Work to be completed:
Rewrite the records below, replacing "layout element" with "region" and leaving everything else unchanged. Omit the pictures from your answer.

<<<<

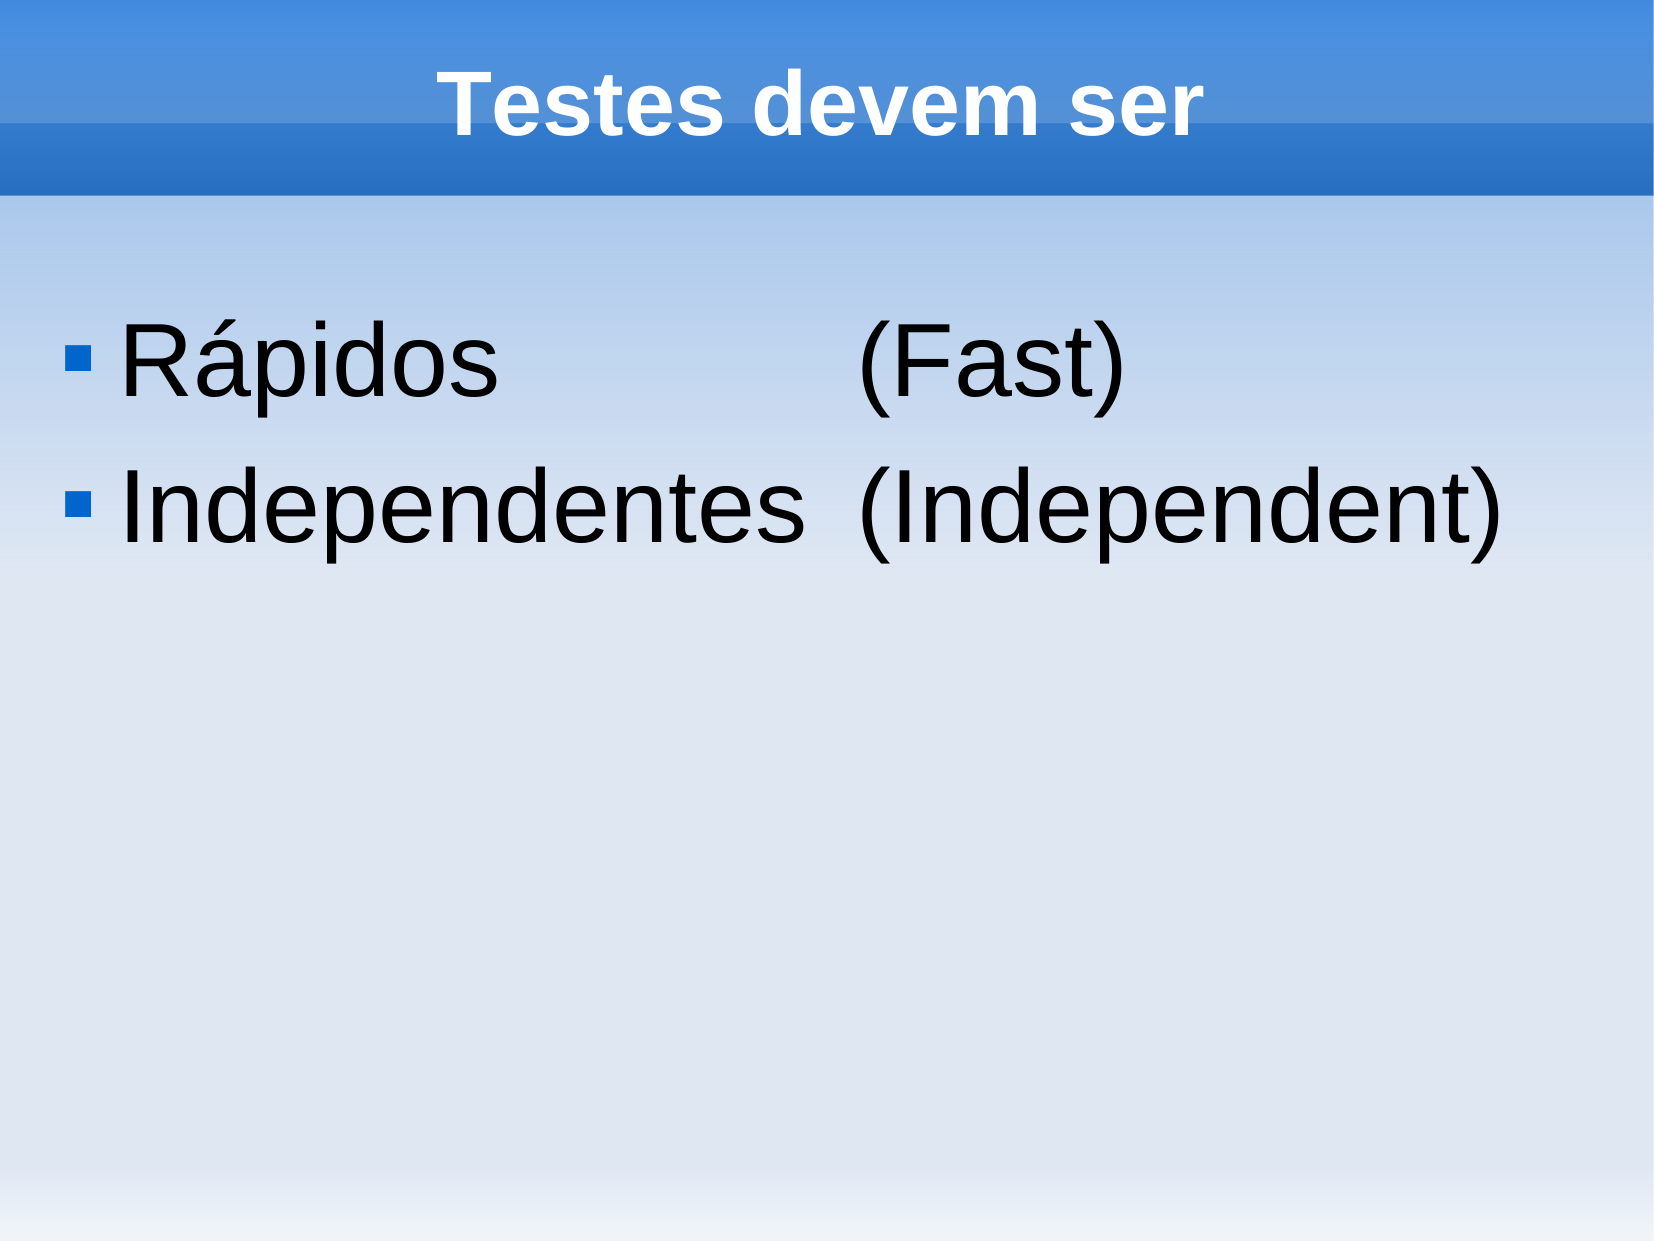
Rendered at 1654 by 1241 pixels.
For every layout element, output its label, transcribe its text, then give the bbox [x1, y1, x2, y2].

title Testes devem ser [76, 7, 1565, 200]
picture [0, 0, 1654, 1241]
list Rápidos (Fast) Independentes (Independent) [47, 302, 1595, 1106]
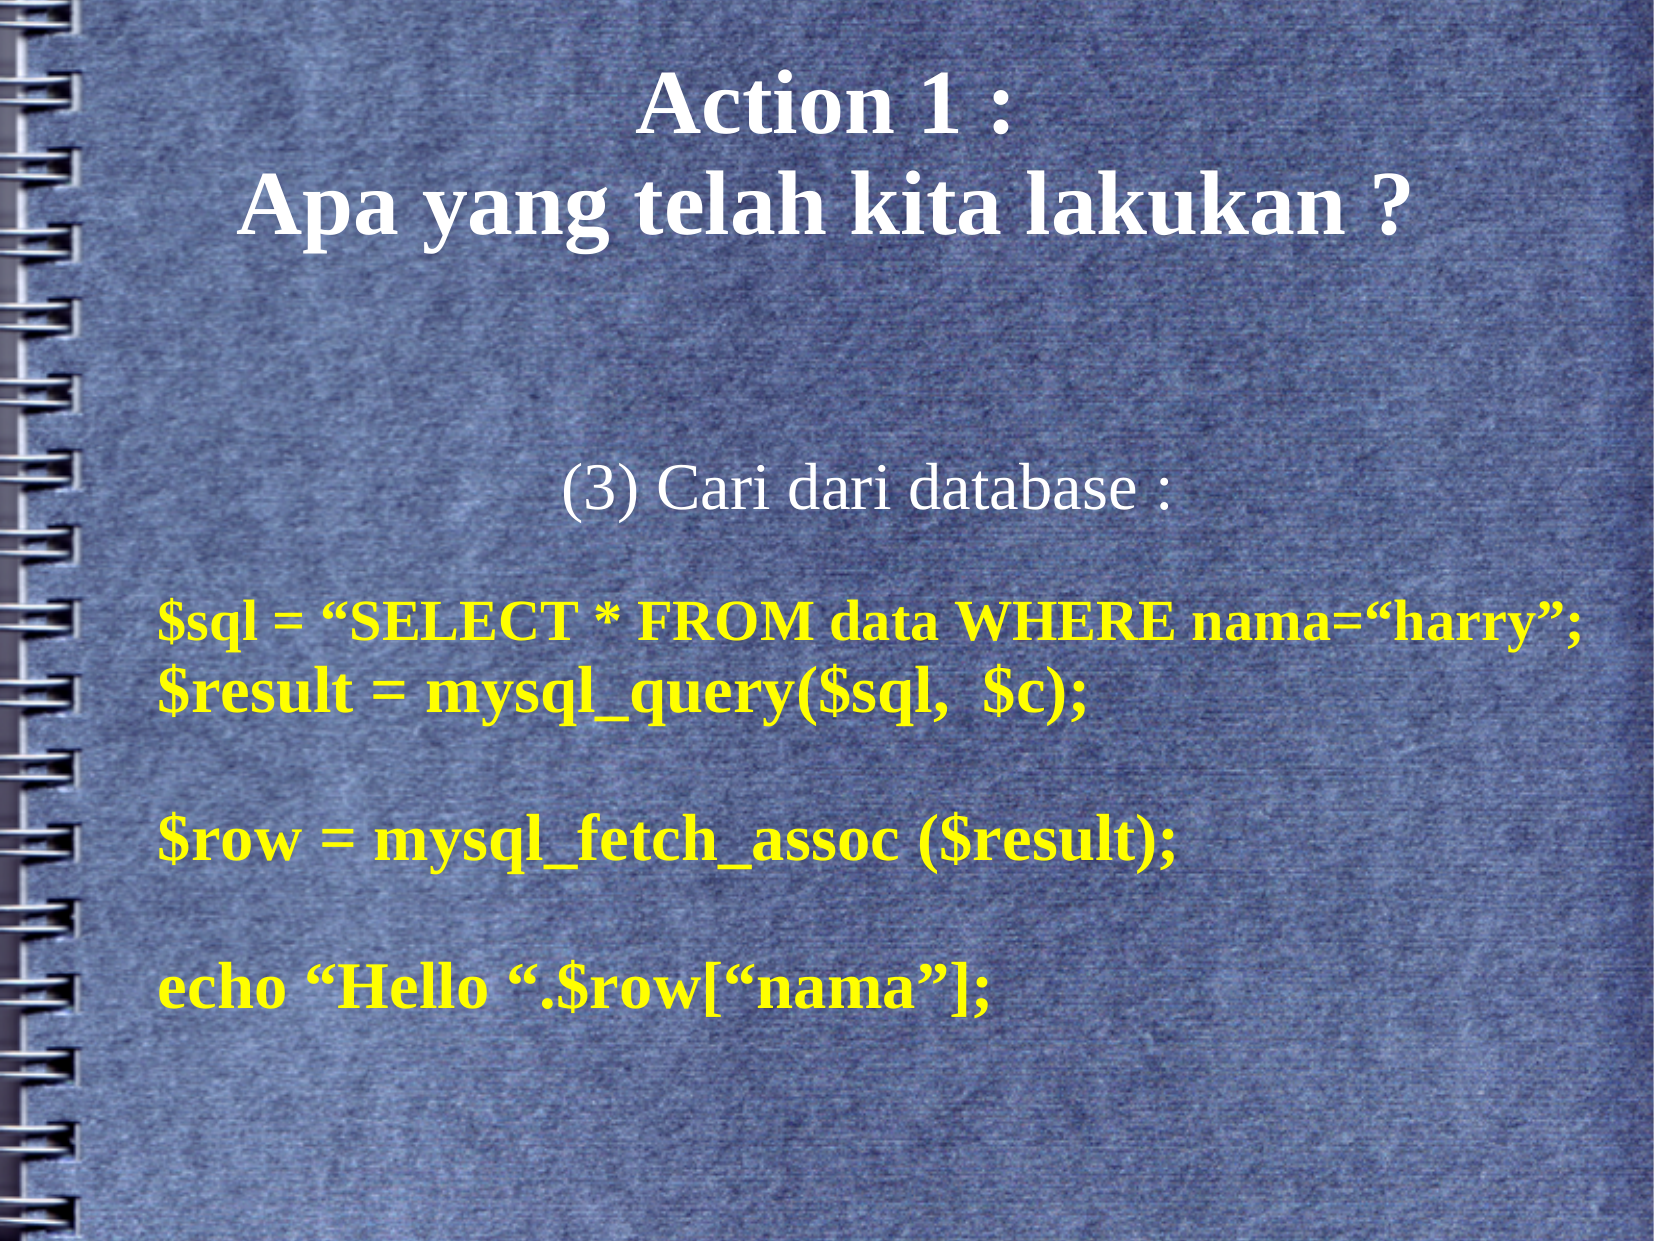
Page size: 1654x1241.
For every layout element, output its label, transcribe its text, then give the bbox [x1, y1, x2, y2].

subtitle (3) Cari dari database : $sql = “SELECT * FROM data WHERE nama=“harry”; $result = mysql_query($sql, $c); $row = mysql_fetch_assoc ($result); echo “Hello “.$row[“nama”]; [82, 297, 1654, 1102]
picture [0, 0, 1654, 1241]
title Action 1 : Apa yang telah kita lakukan ? [82, 51, 1571, 255]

>>>>

Response to this task:
Rendered at 1654 by 1241 pixels.
For every region, output its label, transcribe its text, then give the bbox [x1, y1, x2, y2].

title Testes devem ser [76, 7, 1565, 200]
picture [0, 0, 1654, 1241]
list Rápidos (Fast) Independentes (Independent) [47, 302, 1595, 1106]
Page size: 1654x1241.
For every region, output its label, transcribe its text, then give the bbox [x1, y1, x2, y2].

subtitle (3) Cari dari database : $sql = “SELECT * FROM data WHERE nama=“harry”; $result = mysql_query($sql, $c); $row = mysql_fetch_assoc ($result); echo “Hello “.$row[“nama”]; [82, 297, 1654, 1102]
picture [0, 0, 1654, 1241]
title Action 1 : Apa yang telah kita lakukan ? [82, 51, 1571, 255]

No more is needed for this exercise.